Com a renovação, as duas empresas ganham permissão para transmitir suas programações por mais 15 anos. No caso da Globo, esse prazo vai até 2022 e da Record, até 2023. Assim como ocorre com a quase totalidade dos processos de renovação de outorga na radiodifusão, não houve a participação dos mais interessados no assunto: o público.
As duas TVs respondem hoje por mais de 60% da audiência de TV no país, daí a importância do debate na renovação das concessões, e neste caso, a importância cresce por se tratarem de emissoras próprias. Nos dois casos as outorgas renovadas são para as chamadas “cabeça-de-rede”, que centralizam maior parte da produção que é transmitida pelas afiliadas espalhadas pelo país.
A análise dos processos, que passam por dois ministérios - o das Comunicações e a Casa Civil - e pelo Congresso Nacional, durou pouco mais de dois anos. Este prazo contrasta com a morosidade registrada para os demais processos de renovação. Há casos de emissoras funcionando com licença vencida há mais de 10 anos.

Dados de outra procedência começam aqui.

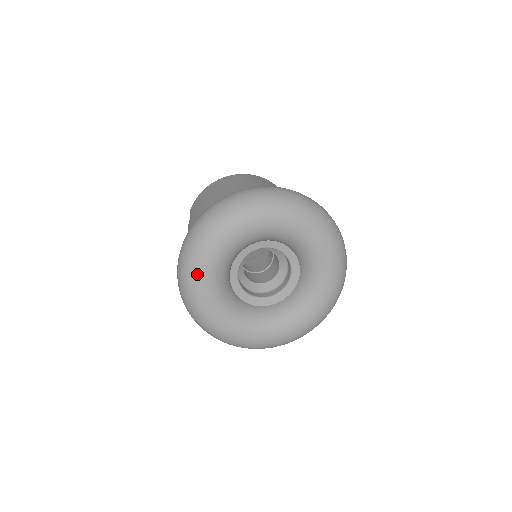
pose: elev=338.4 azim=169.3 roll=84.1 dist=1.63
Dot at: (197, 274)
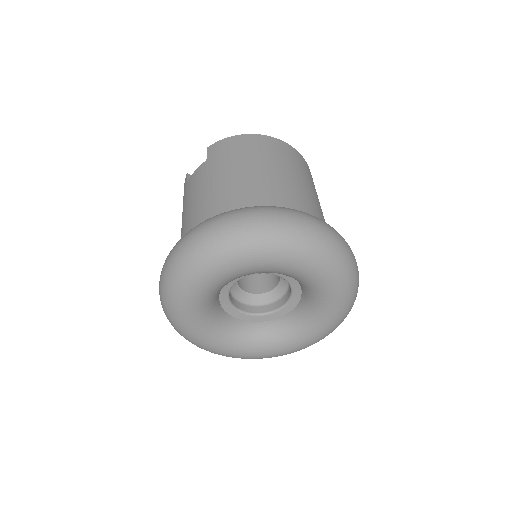
Dot at: (197, 277)
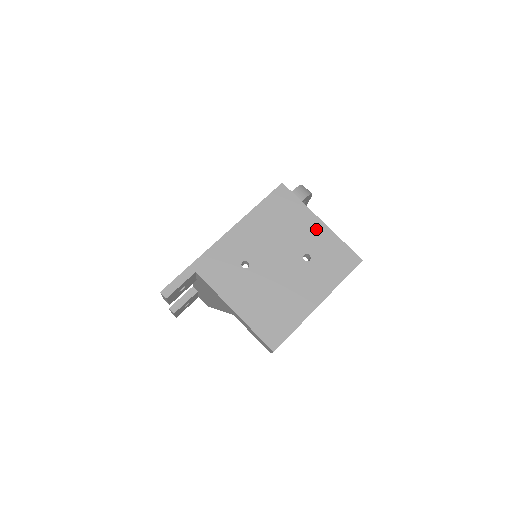
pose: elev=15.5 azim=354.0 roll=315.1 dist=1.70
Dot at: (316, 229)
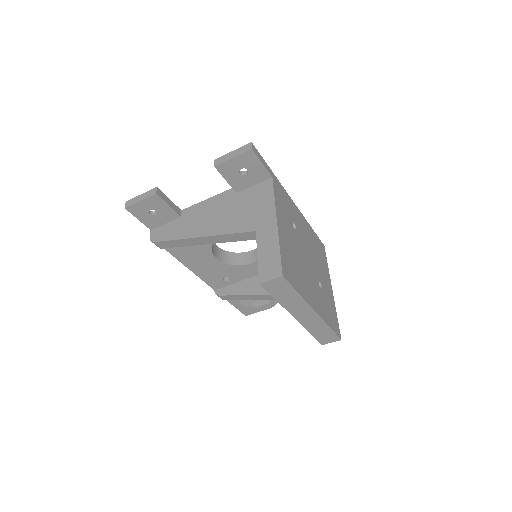
Dot at: (329, 286)
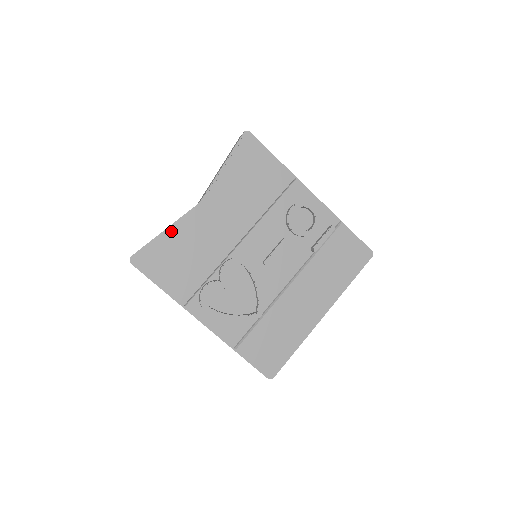
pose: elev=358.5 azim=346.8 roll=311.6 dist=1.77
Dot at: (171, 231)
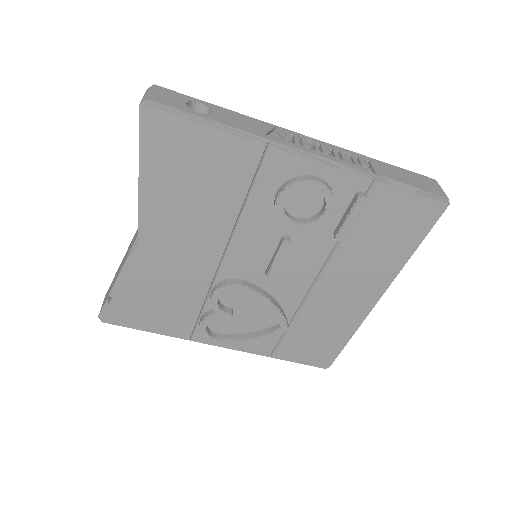
Dot at: (124, 281)
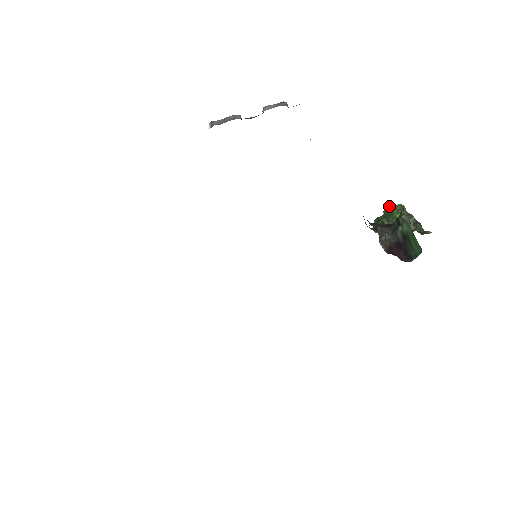
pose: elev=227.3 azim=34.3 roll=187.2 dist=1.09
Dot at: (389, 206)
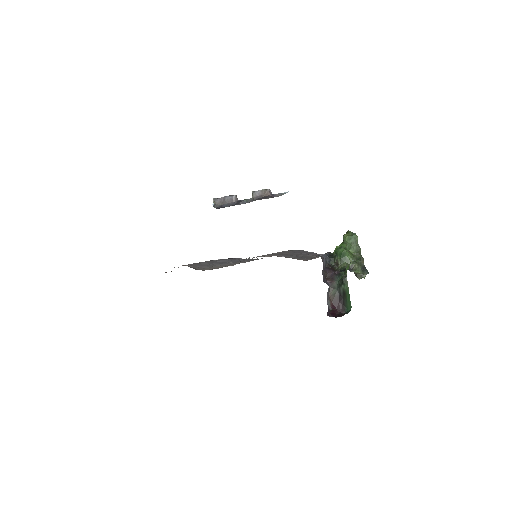
Dot at: (347, 237)
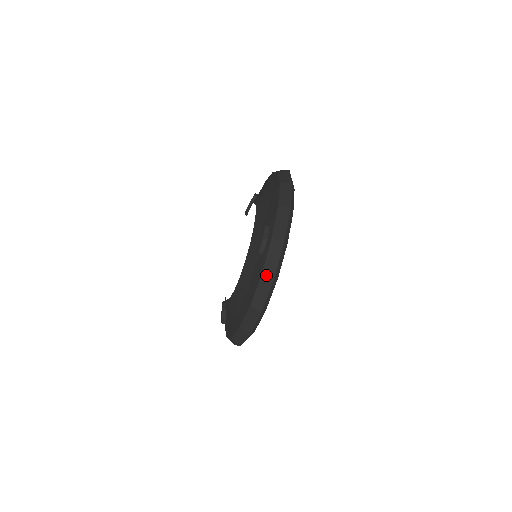
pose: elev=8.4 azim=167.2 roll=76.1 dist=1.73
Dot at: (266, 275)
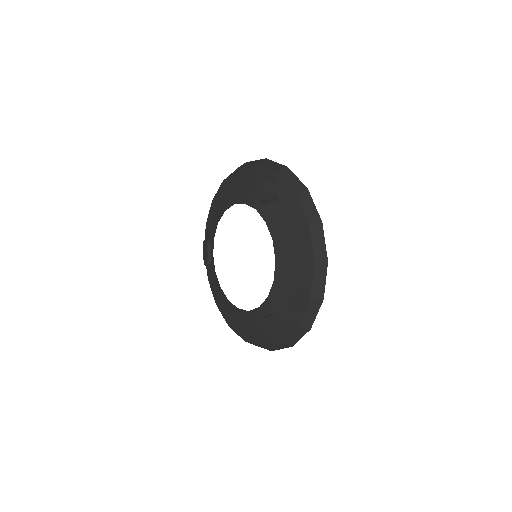
Dot at: (299, 191)
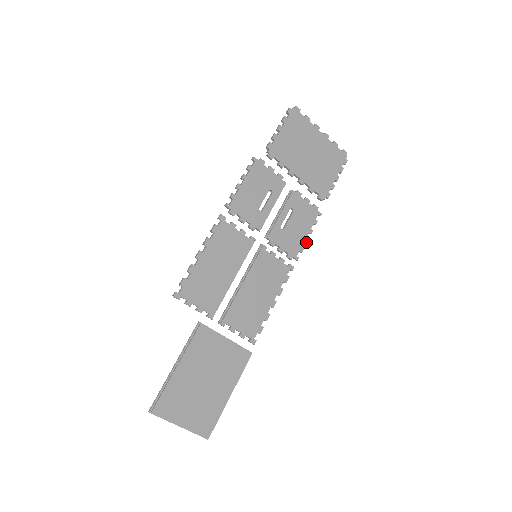
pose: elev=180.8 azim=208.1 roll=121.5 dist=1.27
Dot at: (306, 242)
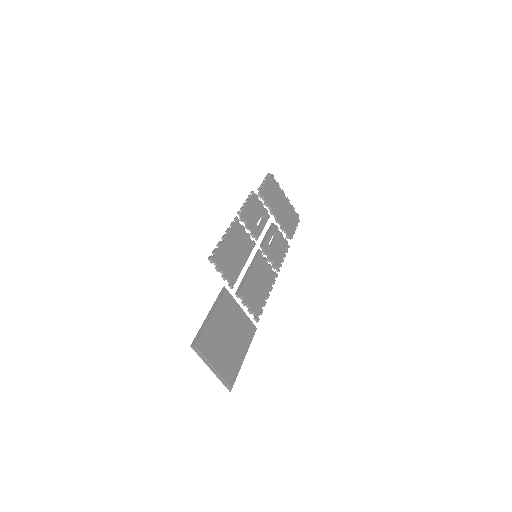
Dot at: (283, 261)
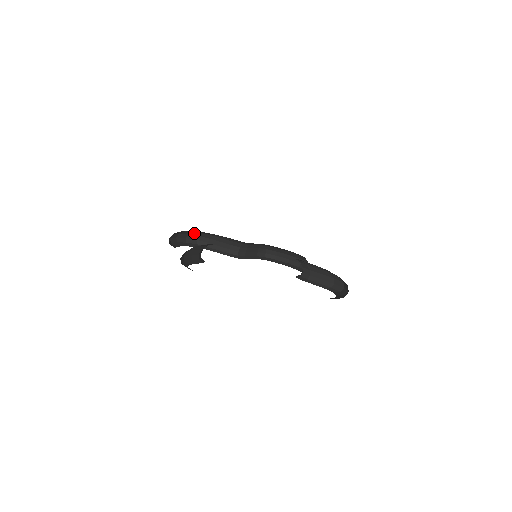
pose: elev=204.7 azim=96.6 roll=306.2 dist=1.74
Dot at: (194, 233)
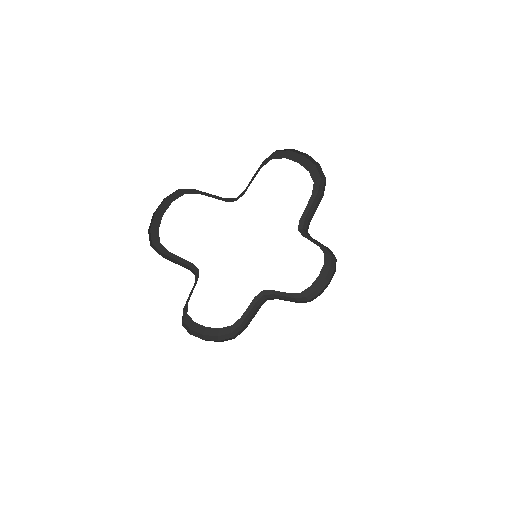
Dot at: occluded
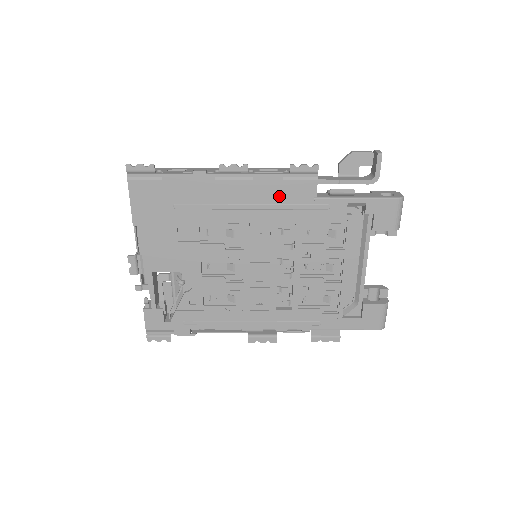
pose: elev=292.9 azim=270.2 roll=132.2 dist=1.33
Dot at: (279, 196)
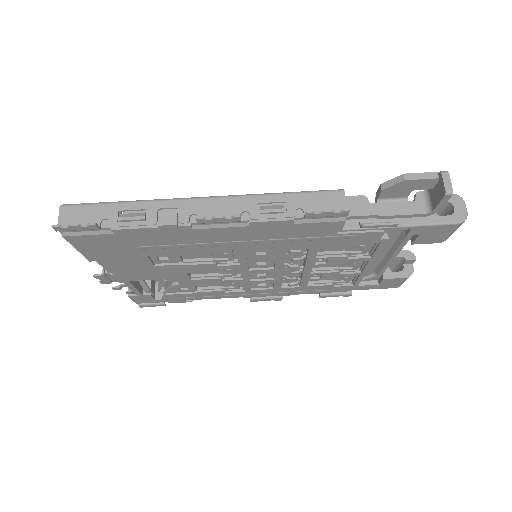
Dot at: (287, 234)
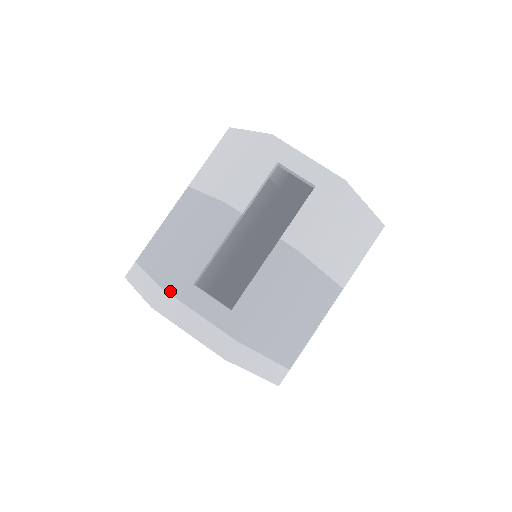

A Casa Civil pediu para que essas emissoras comprovassem o cumprimento dos requisitos mínimos previstos em lei e elas disseram que era função do governo fiscalizá-los. Talvez seja, por isso, que os donos da mídia brasileira definam os governos da Argentina, Bolívia, Equador e Venezuela como autoritários. Pois lá, as regras para o setor garantem a competição em nome da pluralidade e da diversidade democrática, como acontece para qualquer outra atividade nas economias de mercado.